Y poco a poco llegamos a cabo Finisterre. Durante siglos se consideró este lugar el fin del mundo "finis terrae". Atreverse a navegar más allá de la línea del horizonte, era adentrarse en aguas sombrías, aterradoras y repletas de monstruos del llamado Mare Tenebrosum. Era exponerse a caer en una gran sima de la que nadie había regresado. Una legendaria tradición afirma que los fenicios levantaron aquí un Ara Solis, un altar al Sol para venerar al rey de los astros.
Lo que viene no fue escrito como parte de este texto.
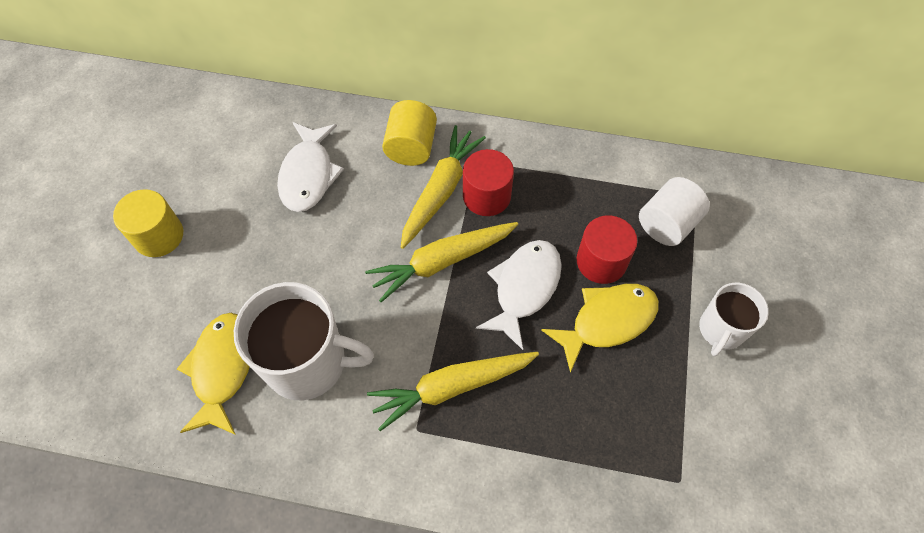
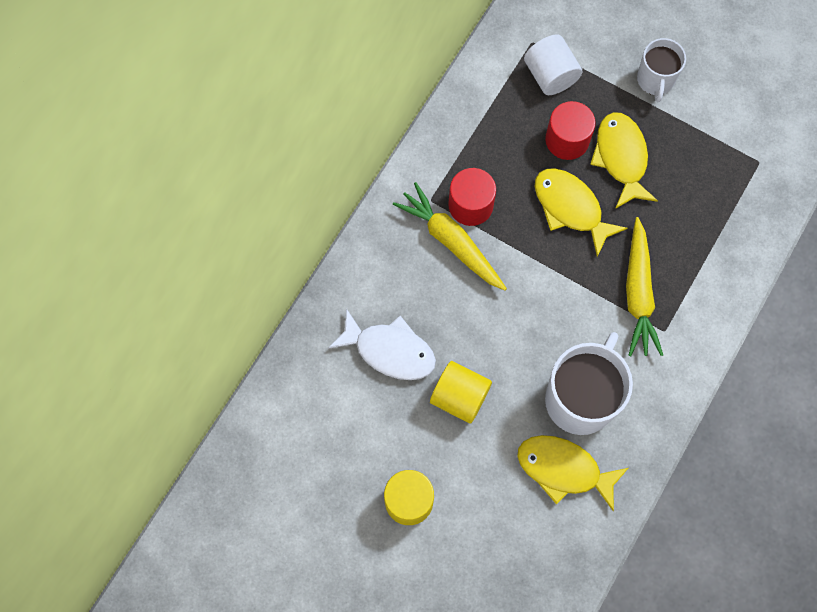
camera: 70 degrees left, 10 degrees up
yellow carrot [365,222,518,302] -> none
yellow cylinder [382,100,437,166] -> yellow cylinder moved to [430,361,492,424]
white fish [476,240,562,350] -> yellow fish [535,168,628,257]
white mug [699,283,769,356] -> white mug turned 45 degrees clockwise [637,38,686,102]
Por esto el hombre asistía cada tarde a la puesta de sol con el ánimo encogido, guardando un religioso silencio, con la esperanza puesta de que el astro que nos alumbra regresara nuevamente por el este. Aún hoy, el crepúsculo en Finisterre, constituye un espectáculo único. Decenas de personas permanecen en quietud sobre las rocas de este litoral, mientras el sol desciende de forma casi ritual para desaparecer en el horizonte. No son pocos los peregrinos que después de completar su ruta jacobea, prosiguen hasta este lugar para despedir al sol.
Y respetuosamente disfrutamos de este espectáculo. Una pequeña franja nubosa parecía cubrir pudorosamente al astro, en su última visión, pero no por ello el juego de luces y sombras, de vivo color interactuando con oscuridad, dejó de producir una sensación difícil de describir.